Supplied material:
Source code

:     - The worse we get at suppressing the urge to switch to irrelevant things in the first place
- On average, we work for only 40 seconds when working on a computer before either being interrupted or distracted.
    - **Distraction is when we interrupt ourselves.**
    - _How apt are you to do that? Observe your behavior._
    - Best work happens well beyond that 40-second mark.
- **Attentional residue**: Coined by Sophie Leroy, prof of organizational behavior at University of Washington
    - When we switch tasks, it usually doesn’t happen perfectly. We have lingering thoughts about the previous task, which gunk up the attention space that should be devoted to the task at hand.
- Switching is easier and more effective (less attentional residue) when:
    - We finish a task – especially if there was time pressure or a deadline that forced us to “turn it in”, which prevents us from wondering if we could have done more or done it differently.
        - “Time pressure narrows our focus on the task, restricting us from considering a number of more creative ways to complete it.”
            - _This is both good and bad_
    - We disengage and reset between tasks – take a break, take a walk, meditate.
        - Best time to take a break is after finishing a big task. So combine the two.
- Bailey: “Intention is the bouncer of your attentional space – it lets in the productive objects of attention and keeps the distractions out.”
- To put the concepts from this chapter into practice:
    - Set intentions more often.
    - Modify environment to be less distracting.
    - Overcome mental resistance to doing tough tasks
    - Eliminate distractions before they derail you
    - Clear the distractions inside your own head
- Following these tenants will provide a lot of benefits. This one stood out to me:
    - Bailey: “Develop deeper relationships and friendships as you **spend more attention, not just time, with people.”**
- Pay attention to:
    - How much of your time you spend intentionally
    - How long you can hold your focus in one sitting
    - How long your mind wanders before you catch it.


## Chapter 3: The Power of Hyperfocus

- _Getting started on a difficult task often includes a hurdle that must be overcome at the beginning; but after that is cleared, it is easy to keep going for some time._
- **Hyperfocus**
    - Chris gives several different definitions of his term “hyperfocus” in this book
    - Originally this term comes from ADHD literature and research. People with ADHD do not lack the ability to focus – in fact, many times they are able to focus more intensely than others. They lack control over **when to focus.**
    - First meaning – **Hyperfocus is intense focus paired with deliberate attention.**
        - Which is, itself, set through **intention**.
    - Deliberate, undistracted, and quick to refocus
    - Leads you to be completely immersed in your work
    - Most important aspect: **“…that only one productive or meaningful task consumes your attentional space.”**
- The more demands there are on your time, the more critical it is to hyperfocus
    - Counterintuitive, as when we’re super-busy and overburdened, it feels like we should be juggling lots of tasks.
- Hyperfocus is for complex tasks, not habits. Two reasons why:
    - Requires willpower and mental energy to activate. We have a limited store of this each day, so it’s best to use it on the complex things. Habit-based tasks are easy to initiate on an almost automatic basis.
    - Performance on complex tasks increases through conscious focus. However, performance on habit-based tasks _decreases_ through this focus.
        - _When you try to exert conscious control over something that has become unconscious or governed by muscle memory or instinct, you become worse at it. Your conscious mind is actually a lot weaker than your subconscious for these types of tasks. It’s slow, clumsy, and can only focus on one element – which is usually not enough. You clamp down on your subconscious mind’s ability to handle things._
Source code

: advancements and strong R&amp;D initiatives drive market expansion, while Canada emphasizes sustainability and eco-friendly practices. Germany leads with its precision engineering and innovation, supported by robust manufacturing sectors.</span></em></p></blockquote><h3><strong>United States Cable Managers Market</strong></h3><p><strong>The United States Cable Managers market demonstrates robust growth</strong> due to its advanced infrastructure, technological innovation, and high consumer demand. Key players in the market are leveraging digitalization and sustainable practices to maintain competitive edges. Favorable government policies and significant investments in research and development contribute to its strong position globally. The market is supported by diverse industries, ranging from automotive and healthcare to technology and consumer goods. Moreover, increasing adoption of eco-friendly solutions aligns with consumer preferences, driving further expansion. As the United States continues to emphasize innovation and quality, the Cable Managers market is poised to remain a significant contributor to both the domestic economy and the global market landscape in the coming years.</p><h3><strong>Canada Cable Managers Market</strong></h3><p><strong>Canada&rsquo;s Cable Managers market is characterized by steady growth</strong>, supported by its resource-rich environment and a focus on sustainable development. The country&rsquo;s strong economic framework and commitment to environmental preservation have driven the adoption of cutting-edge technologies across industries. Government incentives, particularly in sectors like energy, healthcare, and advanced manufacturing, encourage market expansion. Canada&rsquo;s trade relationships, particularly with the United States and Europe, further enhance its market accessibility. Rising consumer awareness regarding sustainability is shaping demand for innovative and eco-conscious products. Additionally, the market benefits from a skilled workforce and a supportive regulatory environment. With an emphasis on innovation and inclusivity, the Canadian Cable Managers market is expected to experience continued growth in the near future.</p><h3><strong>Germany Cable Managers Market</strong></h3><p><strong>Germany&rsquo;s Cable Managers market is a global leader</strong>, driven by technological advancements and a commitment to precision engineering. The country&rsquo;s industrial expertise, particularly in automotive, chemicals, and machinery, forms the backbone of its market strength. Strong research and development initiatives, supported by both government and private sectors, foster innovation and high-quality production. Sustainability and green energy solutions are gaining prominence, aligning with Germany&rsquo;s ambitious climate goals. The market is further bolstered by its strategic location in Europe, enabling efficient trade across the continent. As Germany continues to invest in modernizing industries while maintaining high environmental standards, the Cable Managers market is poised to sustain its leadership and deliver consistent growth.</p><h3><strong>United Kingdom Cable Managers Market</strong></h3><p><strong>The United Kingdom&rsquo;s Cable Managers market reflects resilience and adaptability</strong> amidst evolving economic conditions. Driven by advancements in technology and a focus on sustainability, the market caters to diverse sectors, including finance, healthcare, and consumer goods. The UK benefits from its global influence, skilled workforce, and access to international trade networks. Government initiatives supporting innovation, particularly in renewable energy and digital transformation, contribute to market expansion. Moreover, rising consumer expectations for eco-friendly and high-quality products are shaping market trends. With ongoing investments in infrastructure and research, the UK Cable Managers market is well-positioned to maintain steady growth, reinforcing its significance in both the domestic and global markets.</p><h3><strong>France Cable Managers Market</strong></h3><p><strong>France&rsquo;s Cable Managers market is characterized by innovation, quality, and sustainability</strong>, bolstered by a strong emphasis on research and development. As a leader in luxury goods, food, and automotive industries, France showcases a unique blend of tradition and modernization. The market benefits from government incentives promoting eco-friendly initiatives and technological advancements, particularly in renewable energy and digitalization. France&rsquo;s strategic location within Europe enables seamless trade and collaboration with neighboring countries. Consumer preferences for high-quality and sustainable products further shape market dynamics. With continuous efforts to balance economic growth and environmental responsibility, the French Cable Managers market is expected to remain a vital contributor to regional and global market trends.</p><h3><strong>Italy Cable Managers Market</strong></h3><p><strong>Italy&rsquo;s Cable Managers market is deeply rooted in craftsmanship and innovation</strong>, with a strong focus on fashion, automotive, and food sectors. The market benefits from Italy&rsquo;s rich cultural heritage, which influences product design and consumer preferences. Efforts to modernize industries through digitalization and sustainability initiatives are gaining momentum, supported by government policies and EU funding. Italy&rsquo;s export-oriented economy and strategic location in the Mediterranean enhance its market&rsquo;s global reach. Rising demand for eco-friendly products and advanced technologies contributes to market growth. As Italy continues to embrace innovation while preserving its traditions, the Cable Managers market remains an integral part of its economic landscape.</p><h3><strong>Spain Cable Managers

Work required: Rewrite the stretch of the material from the line containing "- _Getting started" through the line containing "- Performance on" as a numbered list, leaving out any blank lines.

Exercise response:
1. - _Getting started on a difficult task often includes a hurdle that must be overcome at the beginning; but after that is cleared, it is easy to keep going for some time._
2. - **Hyperfocus**
3.     - Chris gives several different definitions of his term “hyperfocus” in this book
4.     - Originally this term comes from ADHD literature and research. People with ADHD do not lack the ability to focus – in fact, many times they are able to focus more intensely than others. They lack control over **when to focus.**
5.     - First meaning – **Hyperfocus is intense focus paired with deliberate attention.**
6.         - Which is, itself, set through **intention**.
7.     - Deliberate, undistracted, and quick to refocus
8.     - Leads you to be completely immersed in your work
9.     - Most important aspect: **“…that only one productive or meaningful task consumes your attentional space.”**
10. - The more demands there are on your time, the more critical it is to hyperfocus
11.     - Counterintuitive, as when we’re super-busy and overburdened, it feels like we should be juggling lots of tasks.
12. - Hyperfocus is for complex tasks, not habits. Two reasons why:
13.     - Requires willpower and mental energy to activate. We have a limited store of this each day, so it’s best to use it on the complex things. Habit-based tasks are easy to initiate on an almost automatic basis.
14.     - Performance on complex tasks increases through conscious focus. However, performance on habit-based tasks _decreases_ through this focus.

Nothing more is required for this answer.